- [Directions for this task]
Copy out every line in the entries below that includes "plotových".

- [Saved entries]
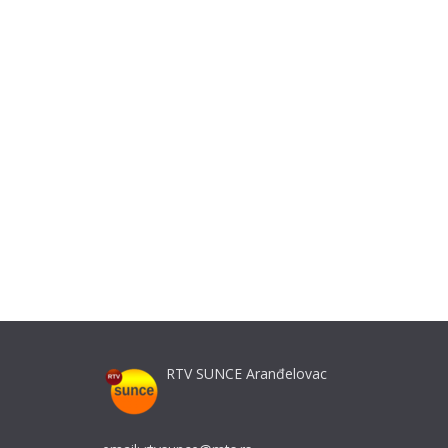
RTV SUNCE Aranđelovac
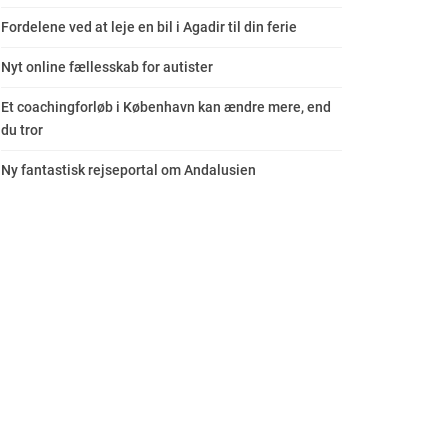
Fordelene ved at leje en bil i Agadir til din ferie
Nyt online fællesskab for autister
Et coachingforløb i København kan ændre mere, end
du tror
Ny fantastisk rejseportal om Andalusien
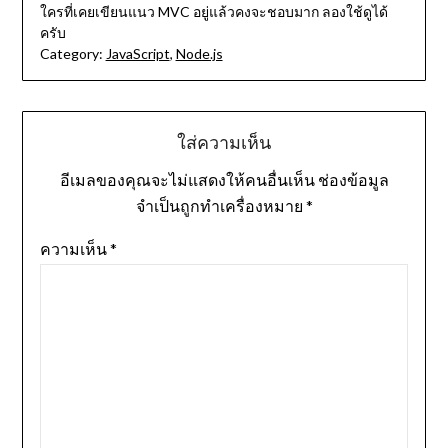
ใครที่เคยเขียนแนว MVC อยู่แล้วคงจะชอบมาก ลองใช้ดูได้
ครับ
Category:
JavaScript
,
Node.js
ใส่ความเห็น
อีเมลของคุณจะไม่แสดงให้คนอื่นเห็น
ช่องข้อมูล
จำเป็นถูกทำเครื่องหมาย
*
ความเห็น
*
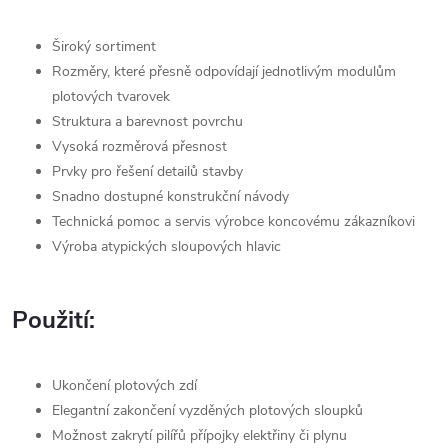
Široký sortiment
Rozměry, které přesně odpovídají jednotlivým modulům
plotových tvarovek
Struktura a barevnost povrchu
Vysoká rozměrová přesnost
Prvky pro řešení detailů stavby
Snadno dostupné konstrukční návody
Technická pomoc a servis výrobce koncovému zákazníkovi
Výroba atypických sloupových hlavic
Použití:
Ukončení plotových zdí
Elegantní zakončení vyzděných plotových sloupků
Možnost zakrytí pilířů přípojky elektřiny či plynu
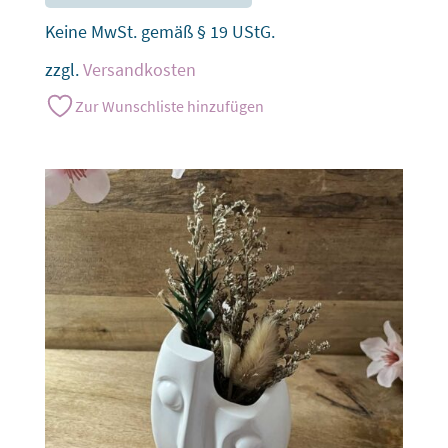
Keine MwSt. gemäß § 19 UStG.
zzgl.
Versandkosten
Zur Wunschliste hinzufügen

- [Response to the exercise]
plotových tvarovek
Ukončení plotových zdí
Elegantní zakončení vyzděných plotových sloupků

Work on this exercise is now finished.